Réparti sur deux grands étages et de nombreuses salles, le Musée du Jeu Vidéo propose une visite dans la chronologie de ce média, de ses premiers balbutiements jusqu’à nos jours. On y découvre progressivement, classés par périodes et constructeurs, les micro-ordinateurs, bornes d’arcade et consoles qui ont fait son histoire. Chaque machine est accompagnée de supports pédagogiques bilingues français-anglais qui permettent de mieux comprendre le contexte de l’époque, mais aussi leur impact sur la première industrie de loisir au monde. Des vitrines complètent l’historique de ces machines et de ces constructeurs, présentant de nombreuses pièces rares agrémentées de mini-supports enrichis de QR codes menant vers des vidéos ou des articles qui agrémentent les informations proposées.
L’une des particularités du musée est que la quasi totalité des machines est jouable et en libre accès. Les titres proposés sont sélectionnés avec soin par l’équipe, avec des jeux à la fois accessibles au plus grand nombre et ayant marqué ce média par leur gameplay, leur direction artistique ou d’autres éléments spécifiques. Ainsi, on peut s’essayer au vénérable Tennis for Two, à la folie californienne de Crazy Taxi, au fun inégalé de Saturn Bomberman ou à la nanardise de Link: The Faces of Evil, et ce sur leurs supports d’origine. En parallèle, des membres de l’association complètent les accompagnements pédagogiques en échangeant directement auprès du public.

Au total, ce sont environ 120 machines jouables mises à disposition, soit autant de jeux d’époques et de genres différents. À ce titre, il est à noter qu’à de très rares exceptions, elles sont toutes à hauteur d’enfant et accessibles aux PMR.
La muséographie, travaillée et originale, permet aux visiteuses et visiteurs de se replonger dans l’ambiance des différentes époques abordées, comme à travers la reconstitution d’un salon des années 70 ou de chambres des années 80 et 90, mais aussi des nombreuses publicités qui ont fait rêver des générations de joueuses et joueurs. L’ensemble constitue davantage une ballade au fil de l’histoire du jeu vidéo et des générations qui l’ont enrichie qu’une visite stricte et aseptisée. On se surprend à butiner d’une machine à l’autre, à aller et venir dans les espaces dédiés, à se remémorer d’agréables souvenirs et même à discuter avec des personnes inconnues au détour d’une session de jeu. Cette expérience est par ailleurs complétée par des conférences portant sur divers sujets en lien avec le jeu vidéo, accessibles à toutes et tous dans la limite des places disponibles, ainsi qu’une petite boutique proposant de nombreux ouvrages sur l’histoire du jeu vidéo.
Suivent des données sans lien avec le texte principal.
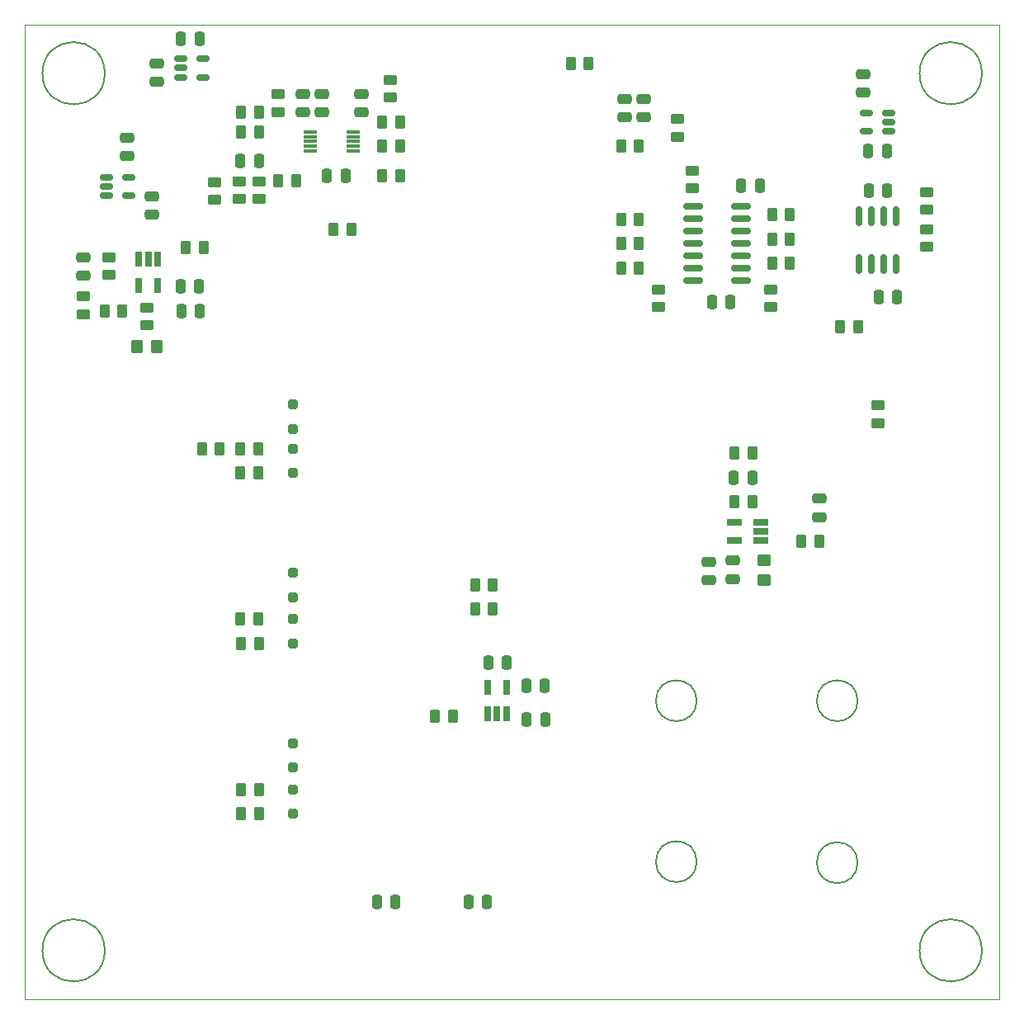
<source format=gtp>
G04 #@! TF.GenerationSoftware,KiCad,Pcbnew,7.0.8-7.0.8~ubuntu22.04.1*
G04 #@! TF.CreationDate,2023-10-06T16:41:22-07:00*
G04 #@! TF.ProjectId,feedbackController,66656564-6261-4636-9b43-6f6e74726f6c,rev?*
G04 #@! TF.SameCoordinates,Original*
G04 #@! TF.FileFunction,Paste,Top*
G04 #@! TF.FilePolarity,Positive*
%FSLAX46Y46*%
G04 Gerber Fmt 4.6, Leading zero omitted, Abs format (unit mm)*
G04 Created by KiCad (PCBNEW 7.0.8-7.0.8~ubuntu22.04.1) date 2023-10-06 16:41:22*
%MOMM*%
%LPD*%
G01*
G04 APERTURE LIST*
G04 Aperture macros list*
%AMRoundRect*
0 Rectangle with rounded corners*
0 $1 Rounding radius*
0 $2 $3 $4 $5 $6 $7 $8 $9 X,Y pos of 4 corners*
0 Add a 4 corners polygon primitive as box body*
4,1,4,$2,$3,$4,$5,$6,$7,$8,$9,$2,$3,0*
0 Add four circle primitives for the rounded corners*
1,1,$1+$1,$2,$3*
1,1,$1+$1,$4,$5*
1,1,$1+$1,$6,$7*
1,1,$1+$1,$8,$9*
0 Add four rect primitives between the rounded corners*
20,1,$1+$1,$2,$3,$4,$5,0*
20,1,$1+$1,$4,$5,$6,$7,0*
20,1,$1+$1,$6,$7,$8,$9,0*
20,1,$1+$1,$8,$9,$2,$3,0*%
G04 Aperture macros list end*
%ADD10RoundRect,0.250000X0.450000X-0.262500X0.450000X0.262500X-0.450000X0.262500X-0.450000X-0.262500X0*%
%ADD11RoundRect,0.250000X-0.250000X-0.475000X0.250000X-0.475000X0.250000X0.475000X-0.250000X0.475000X0*%
%ADD12RoundRect,0.250000X-0.262500X-0.450000X0.262500X-0.450000X0.262500X0.450000X-0.262500X0.450000X0*%
%ADD13RoundRect,0.250000X-0.475000X0.250000X-0.475000X-0.250000X0.475000X-0.250000X0.475000X0.250000X0*%
%ADD14RoundRect,0.250000X0.262500X0.450000X-0.262500X0.450000X-0.262500X-0.450000X0.262500X-0.450000X0*%
%ADD15RoundRect,0.250000X-0.450000X0.262500X-0.450000X-0.262500X0.450000X-0.262500X0.450000X0.262500X0*%
%ADD16RoundRect,0.250000X0.250000X-0.250000X0.250000X0.250000X-0.250000X0.250000X-0.250000X-0.250000X0*%
%ADD17RoundRect,0.250000X0.475000X-0.250000X0.475000X0.250000X-0.475000X0.250000X-0.475000X-0.250000X0*%
%ADD18R,0.650000X1.560000*%
%ADD19RoundRect,0.150000X-0.825000X-0.150000X0.825000X-0.150000X0.825000X0.150000X-0.825000X0.150000X0*%
%ADD20RoundRect,0.250000X0.250000X0.475000X-0.250000X0.475000X-0.250000X-0.475000X0.250000X-0.475000X0*%
%ADD21RoundRect,0.150000X-0.512500X-0.150000X0.512500X-0.150000X0.512500X0.150000X-0.512500X0.150000X0*%
%ADD22RoundRect,0.150000X-0.150000X0.825000X-0.150000X-0.825000X0.150000X-0.825000X0.150000X0.825000X0*%
%ADD23R,1.560000X0.650000*%
%ADD24RoundRect,0.250000X0.450000X-0.350000X0.450000X0.350000X-0.450000X0.350000X-0.450000X-0.350000X0*%
%ADD25R,1.400000X0.300000*%
%ADD26RoundRect,0.250000X0.350000X0.450000X-0.350000X0.450000X-0.350000X-0.450000X0.350000X-0.450000X0*%
%ADD27RoundRect,0.150000X0.512500X0.150000X-0.512500X0.150000X-0.512500X-0.150000X0.512500X-0.150000X0*%
%ADD28C,0.150000*%
G04 #@! TA.AperFunction,Profile*
%ADD29C,0.100000*%
G04 #@! TD*
G04 APERTURE END LIST*
D10*
X115000000Y-79000000D03*
X115000000Y-77175000D03*
D11*
X101450000Y-117850000D03*
X103350000Y-117850000D03*
D12*
X72087500Y-93500000D03*
X73912500Y-93500000D03*
D13*
X78500000Y-57100000D03*
X78500000Y-59000000D03*
D11*
X66050000Y-79385380D03*
X67950000Y-79385380D03*
D14*
X113000000Y-75000000D03*
X111175000Y-75000000D03*
D12*
X72175000Y-128500000D03*
X74000000Y-128500000D03*
D15*
X74000000Y-66087500D03*
X74000000Y-67912500D03*
D16*
X77500000Y-91500000D03*
X77500000Y-89000000D03*
D17*
X84500000Y-59000000D03*
X84500000Y-57100000D03*
D18*
X97500000Y-120700000D03*
X98450000Y-120700000D03*
X99400000Y-120700000D03*
X99400000Y-118000000D03*
X97500000Y-118000000D03*
D14*
X128500000Y-72000000D03*
X126675000Y-72000000D03*
X77825000Y-66000000D03*
X76000000Y-66000000D03*
X128500000Y-69500000D03*
X126675000Y-69500000D03*
D17*
X131500000Y-100560000D03*
X131500000Y-98660000D03*
D18*
X63600000Y-74085380D03*
X62650000Y-74085380D03*
X61700000Y-74085380D03*
X61700000Y-76785380D03*
X63600000Y-76785380D03*
D13*
X63000000Y-67600000D03*
X63000000Y-69500000D03*
D19*
X118525000Y-68690000D03*
X118525000Y-69960000D03*
X118525000Y-71230000D03*
X118525000Y-72500000D03*
X118525000Y-73770000D03*
X118525000Y-75040000D03*
X118525000Y-76310000D03*
X123475000Y-76310000D03*
X123475000Y-75040000D03*
X123475000Y-73770000D03*
X123475000Y-72500000D03*
X123475000Y-71230000D03*
X123475000Y-69960000D03*
X123475000Y-68690000D03*
D14*
X135500000Y-81000000D03*
X133675000Y-81000000D03*
D12*
X66500000Y-72885380D03*
X68325000Y-72885380D03*
D20*
X138500000Y-67000000D03*
X136600000Y-67000000D03*
D14*
X113000000Y-70000000D03*
X111175000Y-70000000D03*
D15*
X62500000Y-79045380D03*
X62500000Y-80870380D03*
D14*
X83500000Y-71000000D03*
X81675000Y-71000000D03*
D17*
X63500000Y-55900000D03*
X63500000Y-54000000D03*
D10*
X58587500Y-75710380D03*
X58587500Y-73885380D03*
D14*
X124650000Y-94000000D03*
X122825000Y-94000000D03*
D11*
X72100000Y-64000000D03*
X74000000Y-64000000D03*
D20*
X97400000Y-140000000D03*
X95500000Y-140000000D03*
D14*
X73912500Y-96000000D03*
X72087500Y-96000000D03*
D16*
X77500000Y-126250000D03*
X77500000Y-123750000D03*
D11*
X122750000Y-96500000D03*
X124650000Y-96500000D03*
D12*
X129675000Y-103000000D03*
X131500000Y-103000000D03*
D21*
X66000000Y-53500000D03*
X66000000Y-54450000D03*
X66000000Y-55400000D03*
X68275000Y-55400000D03*
X68275000Y-53500000D03*
D10*
X56000000Y-79710380D03*
X56000000Y-77885380D03*
X117000000Y-61500000D03*
X117000000Y-59675000D03*
D14*
X128500000Y-74500000D03*
X126675000Y-74500000D03*
D10*
X87500000Y-57500000D03*
X87500000Y-55675000D03*
D22*
X139380000Y-69660000D03*
X138110000Y-69660000D03*
X136840000Y-69660000D03*
X135570000Y-69660000D03*
X135570000Y-74610000D03*
X136840000Y-74610000D03*
X138110000Y-74610000D03*
X139380000Y-74610000D03*
D23*
X125500000Y-102950000D03*
X125500000Y-102000000D03*
X125500000Y-101050000D03*
X122800000Y-101050000D03*
X122800000Y-102950000D03*
D11*
X86100000Y-140000000D03*
X88000000Y-140000000D03*
D12*
X68175000Y-93500000D03*
X70000000Y-93500000D03*
D14*
X113000000Y-62500000D03*
X111175000Y-62500000D03*
D11*
X101500000Y-121350000D03*
X103400000Y-121350000D03*
D17*
X56000000Y-75785380D03*
X56000000Y-73885380D03*
D13*
X80500000Y-57100000D03*
X80500000Y-59000000D03*
D11*
X123500000Y-66500000D03*
X125400000Y-66500000D03*
D16*
X77500000Y-108750000D03*
X77500000Y-106250000D03*
D24*
X125825000Y-107000000D03*
X125825000Y-105000000D03*
D11*
X81000000Y-65500000D03*
X82900000Y-65500000D03*
D20*
X67900000Y-51500000D03*
X66000000Y-51500000D03*
D25*
X79300000Y-61000000D03*
X79300000Y-61500000D03*
X79300000Y-62000000D03*
X79300000Y-62500000D03*
X79300000Y-63000000D03*
X83700000Y-63000000D03*
X83700000Y-62500000D03*
X83700000Y-62000000D03*
X83700000Y-61500000D03*
X83700000Y-61000000D03*
D17*
X136000000Y-57000000D03*
X136000000Y-55100000D03*
D14*
X74000000Y-61000000D03*
X72175000Y-61000000D03*
X74000000Y-113500000D03*
X72175000Y-113500000D03*
X93912500Y-121000000D03*
X92087500Y-121000000D03*
D11*
X65950000Y-76885380D03*
X67850000Y-76885380D03*
D14*
X74000000Y-59000000D03*
X72175000Y-59000000D03*
D17*
X60500000Y-63500000D03*
X60500000Y-61600000D03*
D12*
X86675000Y-62500000D03*
X88500000Y-62500000D03*
D10*
X118500000Y-66825000D03*
X118500000Y-65000000D03*
D13*
X122650000Y-105000000D03*
X122650000Y-106900000D03*
D26*
X63500000Y-83045380D03*
X61500000Y-83045380D03*
D14*
X98000000Y-110000000D03*
X96175000Y-110000000D03*
X113000000Y-72500000D03*
X111175000Y-72500000D03*
X74000000Y-131000000D03*
X72175000Y-131000000D03*
D11*
X97550000Y-115500000D03*
X99450000Y-115500000D03*
D12*
X72087500Y-111000000D03*
X73912500Y-111000000D03*
D15*
X69500000Y-66175000D03*
X69500000Y-68000000D03*
D16*
X77500000Y-113500000D03*
X77500000Y-111000000D03*
D15*
X137500000Y-89087500D03*
X137500000Y-90912500D03*
X142500000Y-67175000D03*
X142500000Y-69000000D03*
D27*
X138637500Y-60950000D03*
X138637500Y-60000000D03*
X138637500Y-59050000D03*
X136362500Y-59050000D03*
X136362500Y-60950000D03*
D15*
X126500000Y-77175000D03*
X126500000Y-79000000D03*
D14*
X98000000Y-107500000D03*
X96175000Y-107500000D03*
D12*
X86675000Y-65500000D03*
X88500000Y-65500000D03*
D11*
X120500000Y-78500000D03*
X122400000Y-78500000D03*
D13*
X120150000Y-105100000D03*
X120150000Y-107000000D03*
D10*
X76000000Y-59000000D03*
X76000000Y-57175000D03*
D16*
X77500000Y-131000000D03*
X77500000Y-128500000D03*
D13*
X111500000Y-57600000D03*
X111500000Y-59500000D03*
D15*
X142500000Y-71000000D03*
X142500000Y-72825000D03*
D20*
X139500000Y-78000000D03*
X137600000Y-78000000D03*
D12*
X86675000Y-60000000D03*
X88500000Y-60000000D03*
D16*
X77500000Y-96000000D03*
X77500000Y-93500000D03*
D10*
X72000000Y-67912500D03*
X72000000Y-66087500D03*
D11*
X136550000Y-63000000D03*
X138450000Y-63000000D03*
D12*
X122825000Y-99000000D03*
X124650000Y-99000000D03*
D14*
X107825000Y-54000000D03*
X106000000Y-54000000D03*
D13*
X113500000Y-57600000D03*
X113500000Y-59500000D03*
D12*
X58175000Y-79385380D03*
X60000000Y-79385380D03*
D21*
X58362500Y-65650000D03*
X58362500Y-66600000D03*
X58362500Y-67550000D03*
X60637500Y-67550000D03*
X60637500Y-65650000D03*
D28*
X135450000Y-119380000D02*
G75*
G03*
X135450000Y-119380000I-2100000J0D01*
G01*
X148200000Y-55000000D02*
G75*
G03*
X148200000Y-55000000I-3200000J0D01*
G01*
X58200000Y-55000000D02*
G75*
G03*
X58200000Y-55000000I-3200000J0D01*
G01*
X118940000Y-119380000D02*
G75*
G03*
X118940000Y-119380000I-2100000J0D01*
G01*
X148200000Y-145000000D02*
G75*
G03*
X148200000Y-145000000I-3200000J0D01*
G01*
X58200000Y-145000000D02*
G75*
G03*
X58200000Y-145000000I-3200000J0D01*
G01*
X118940000Y-135890000D02*
G75*
G03*
X118940000Y-135890000I-2100000J0D01*
G01*
X135450000Y-136000000D02*
G75*
G03*
X135450000Y-136000000I-2100000J0D01*
G01*
D29*
X150000000Y-50000000D02*
X50000000Y-50000000D01*
X50000000Y-50000000D02*
X50000000Y-150000000D01*
X150000000Y-150000000D02*
X150000000Y-50000000D01*
X50000000Y-150000000D02*
X150000000Y-150000000D01*
M02*

</source>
Accessible uniquement sur réservation, le Musée du Jeu Vidéo propose des tarifs pour tous les publics. À noter que ces réservations se font sur des créneaux horaires définis. Le musée ouvre également ses portes aux groupes scolaires, pour lesquels il organisera sa première visite en janvier 2026.
En somme, un beau projet qui, après plus de deux décennies de gestation, a enfin vu le jour malgré de nombreux défis à relever. Et si d’autres l’ont précédé sans pour autant perdurer, il y a fort à parier que l’expérience, les compétences et les soutiens dont bénéficie MO5 permettront au Musée du Jeu Vidéo de continuer à nous émerveiller et à faire vivre les dimensions culturelles et pédagogiques d’un média qui, doucement mais sûrement, fêtera son premier siècle un jour pas si lointain.